*SOURCE PASSAGE:*
Train a model to output weights of another model, and use the other model just as function evaluation

I have 2 models, A and B.
A(x1)=Weights of B
B(x2)=Final output

A is trainable
B is not trainable (I just want to upload the outputs of A into B and infer)

Problem I am facing: Output of A is torch.tensor. While setting the weights of B, I had to slice the output tensor of A. However, I am losing the gradient flow, from final loss to weights of A, hence there is no training happening. How do I implement the idea or correct my code?

My Source-Code:

import torch
import torch.nn as nn
import torch.nn.functional as F
from torch.nn.parameter import Parameter
from torch.autograd import Variable
import numpy as np

class Hyper_Model(nn.Module):

    def __init__(self):

        super(Hyper_Model, self).__init__()
        self.layers = nn.Sequential(nn.Linear(1,32),

    def forward(self,param):        
        param_ = self.layers(param)            
        return param_`Preformatted text`

class Main_Model(nn.Module):

    def __init__(self):

        super(Main_Model, self).__init__()
        self.linear1 = nn.Linear(2,8)
        self.linear2 = nn.Linear(8,8)
        self.linear3 = nn.Linear(8,8)
        self.out = nn.Linear(8,1)

    def forward(self,param_,x):
        self.linear1.weight = torch.nn.Parameter(param_[0,:16].view(8,2))
        self.linear2.weight = torch.nn.Parameter(param_[0,24:88].view(8,8))
        self.linear3.weight = torch.nn.Parameter(param_[0,96:160].view(8,8))
        self.linear1.bias = torch.nn.Parameter(param_[0,16:24].view(8))
        self.linear2.bias = torch.nn.Parameter(param_[0,88:96].view(8))
        self.linear3.bias = torch.nn.Parameter(param_[0,160:168].view(8))
        self.out.weight = torch.nn.Parameter(param_[0,168:176].view(1,8))
        self.out.bias = torch.nn.Parameter(param_[0,176:].view(1))

        self.linear1.weight.requires_grad = False
        self.linear2.weight.requires_grad = False
        self.linear3.weight.requires_grad = False        
        self.linear1.bias.requires_grad = False
        self.linear2.bias.requires_grad = False
        self.linear3.bias.requires_grad = False
        self.out.weight.requires_grad =  False
        self.out.bias.requires_grad =  False

        x = F.relu(self.linear1(x))
        x = F.relu(self.linear2(x))
        x = F.relu(self.linear3(x)) 
        x = self.out(x)
        return x

x = torch.tensor([1.0,2.0,3.0],requires_grad=True).view(3,1)
t = torch.tensor([1.0,1.5,2.0],requires_grad=True).view(3,1)
param = torch.tensor([-0.01]).view(1,1)
X =[x,t],dim=1)
Y = torch.tensor([5.0,6.0,9.0]).view(3,1)
h = Hyper_Model()
m = Main_Model()
opt = torch.optim.Adam(list(h.parameters()), lr=0.001)
loss_func = nn.MSELoss()

for i in range(10):
    param_ = h(param)   

    out = m(param_,X)
    loss = loss_func(out,Y)



0 tensor(46.0043, grad_fn=)

*ITEMS:*
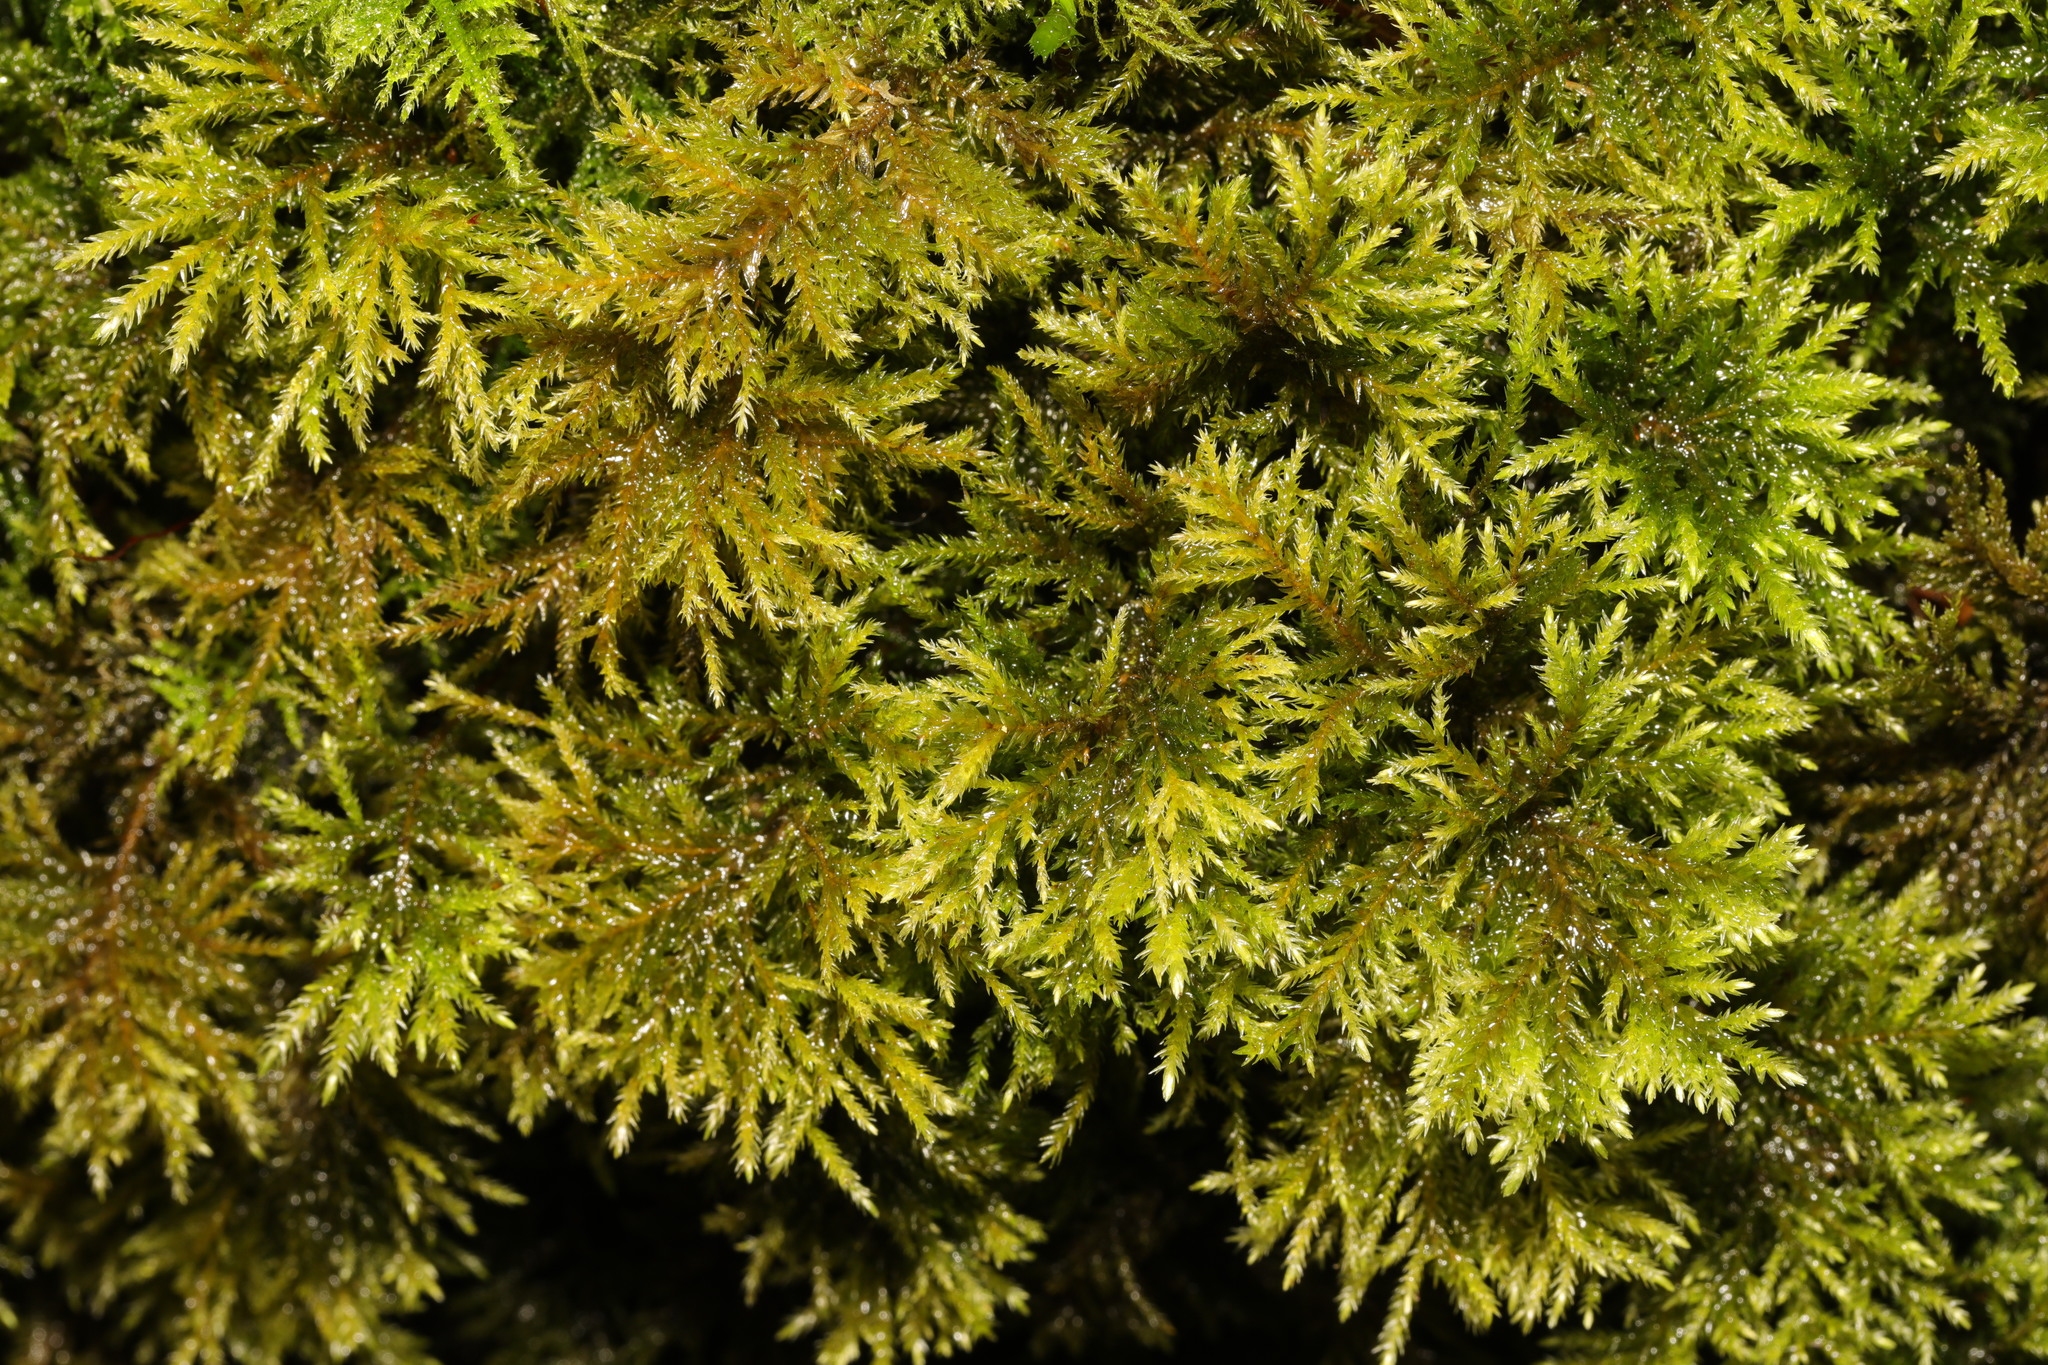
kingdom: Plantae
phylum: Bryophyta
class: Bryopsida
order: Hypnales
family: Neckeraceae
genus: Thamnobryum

--

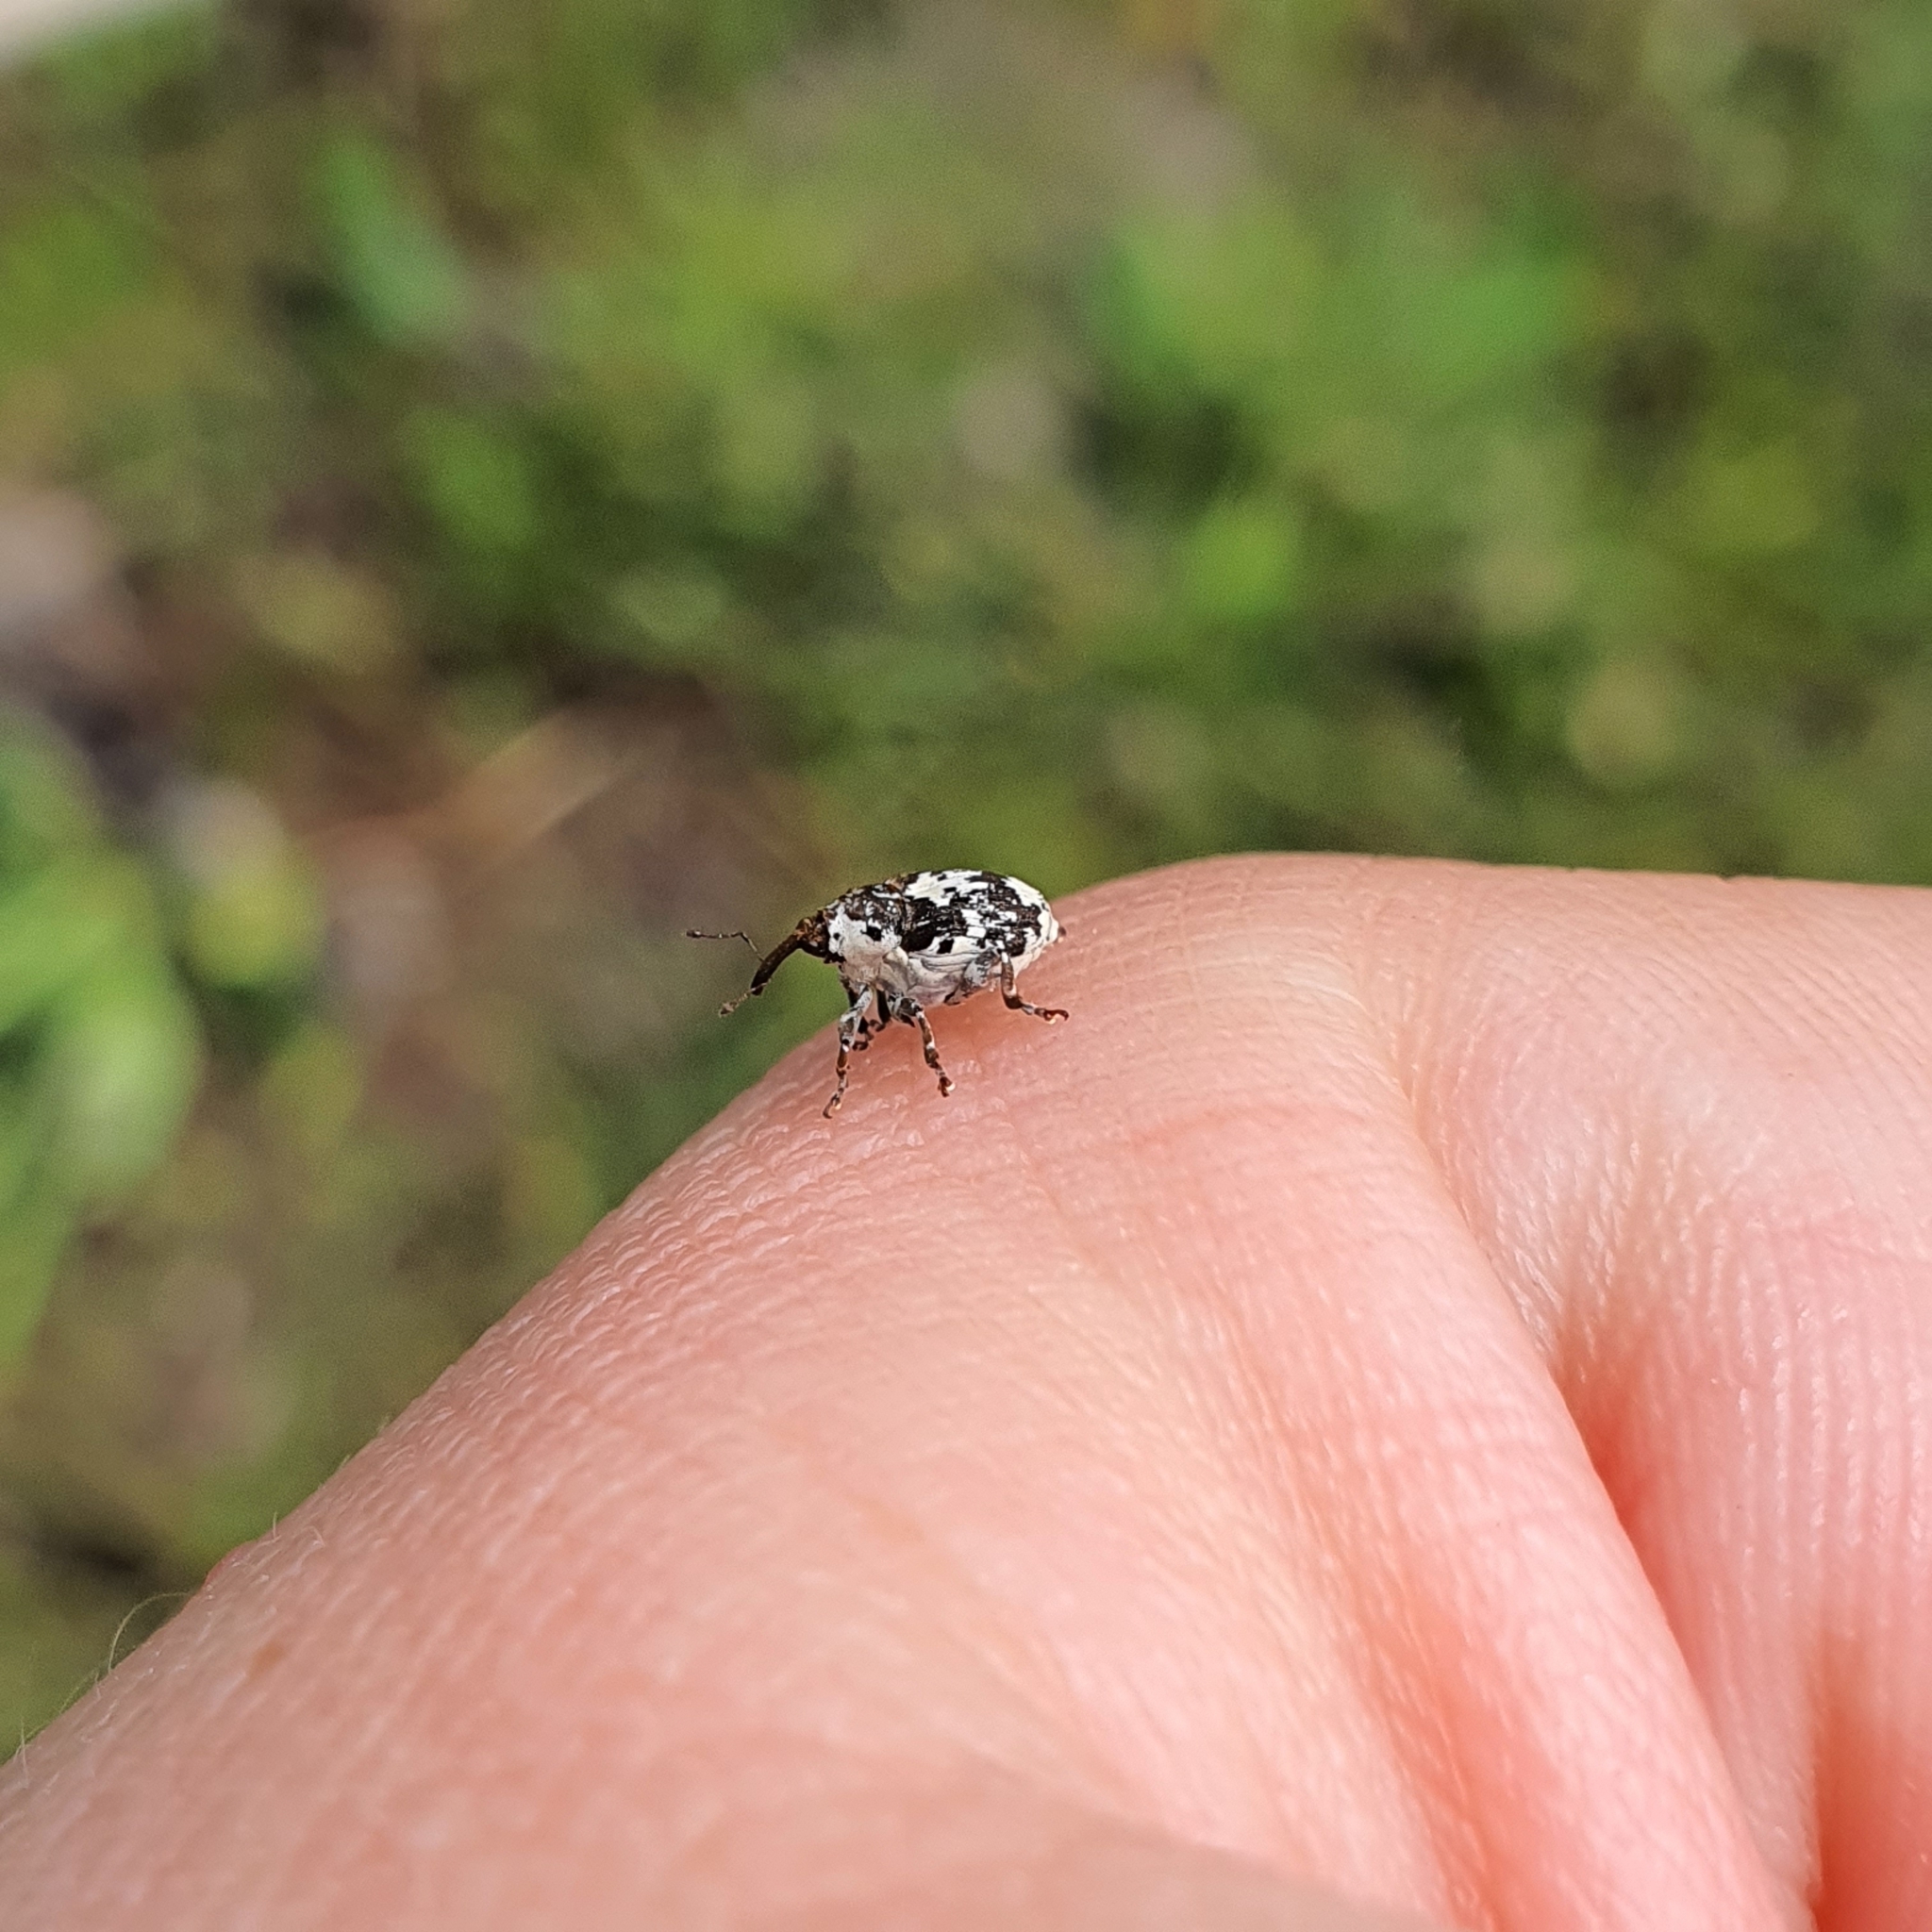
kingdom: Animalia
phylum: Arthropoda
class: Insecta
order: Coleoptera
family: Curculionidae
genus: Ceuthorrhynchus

*DIRECTIONS FOR THIS TASK:*
In the forum post about generating one model's weights with another, list every layer that the Main_Model class creates in its __init__ method. Give each layer's attribute name and its input and output sizes.

*FULL ANSWER:*
- linear1: nn.Linear(2,8), 2 inputs and 8 outputs
- linear2: nn.Linear(8,8), 8 inputs and 8 outputs
- linear3: nn.Linear(8,8), 8 inputs and 8 outputs
- out: nn.Linear(8,1), 8 inputs and 1 output